All this suggests a whole series of new opportunities for investigating immunotherapies, which could, at least in principle, target these different processes, actors, levels, and temporal stages. Current immunotherapies (particularly immune checkpoint inhibitors and CAR-T cells) focus on lymphocytes in terms of actors and on elimination and maintenance and rupture of chronicity in terms of processes, but many other possibilities exist. Depending on where we are in the cycle of cancer–immune system interactions and on the actors of the tumor microenvironment involved, some therapeutic strategies will aim at normalization while others will aim at denormalization. Examples of normalization include the reduction of the level of inﬂammation in the tissue, the elimination of pathogens and/or chronic wounds, the restoration of immune accessibility to the tumor, and the facilitation of the resolving phase of tissue repair. In contrast, denormalization would be a major aim when the immune system interacts with tumor components as if they were normal constituents of the body, as, for example, when the immune system is tolerogenic in the context of chronically present tumor antigens or when the immune system continuously triggers repair pathways to respond to a local cancerous context that displays many features usually associated with a wound.

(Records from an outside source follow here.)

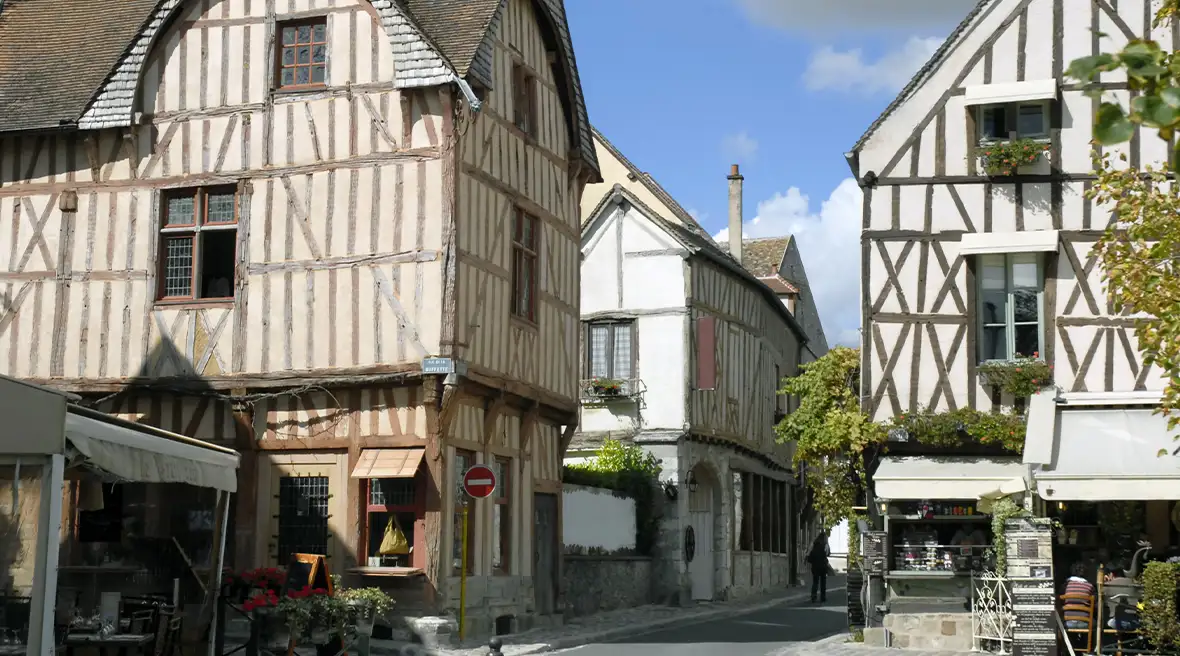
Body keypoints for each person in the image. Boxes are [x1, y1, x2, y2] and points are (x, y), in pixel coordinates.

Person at [807, 533, 830, 603]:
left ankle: (813, 596)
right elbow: (828, 553)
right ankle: (823, 597)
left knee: (815, 582)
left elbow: (809, 555)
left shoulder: (813, 544)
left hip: (815, 566)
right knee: (823, 582)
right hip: (823, 566)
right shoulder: (825, 545)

In summary, this section has shown that focusing on the immune system is essential for anyone studying cancer. Cancer is a disease of multicellularity and, more speciﬁcally, of the cohesion of the multicellular organism. Immunological surveillance constitutes one of the main and best described mechanisms by which the multicellular organism exerts control over lower-level entities. A major result of recent research is that the immune system can both restrain and promote cancerous tumors, which may seem, at ﬁrst sight, paradoxical. Yet the situation becomes less paradoxical when one realizes that immune-mediated decohesion is often due to an abnormal context rather than a dysfunctional immune system. We have suggested here an extended view of cancer–immune interactions, which opens up many opportunities for investigating new mechanisms of tumor control and tumor promotion and, ultimately, for developing novel therapeutic opportunities based on the action of the immune system.
总而言之，本节表明，关注免疫系统对于任何研究癌症的人来说都是必不可少的。癌症是一种多细胞疾病，更具体地说，是多细胞生物体凝聚（cohesion of the multicellular organism）的疾病。免疫监视（immunological surveillance）构成了多细胞生物对低级实体施加控制的主要机制之一，也是描述得最好的机制。最近研究的一个主要结果是免疫系统可以抑制和促进癌性肿瘤，乍一看，这似乎是自相矛盾的。然而，当人们意识到免疫介导的脱散（decohesion）通常是由于异常环境而不是免疫系统的功能失调引起时，情况就变得不那么矛盾了。我们在这里提出了癌症-免疫相互作用的扩展观点，这为研究抑瘤和促瘤的新机制以及开发新的免疫疗法提供了思路。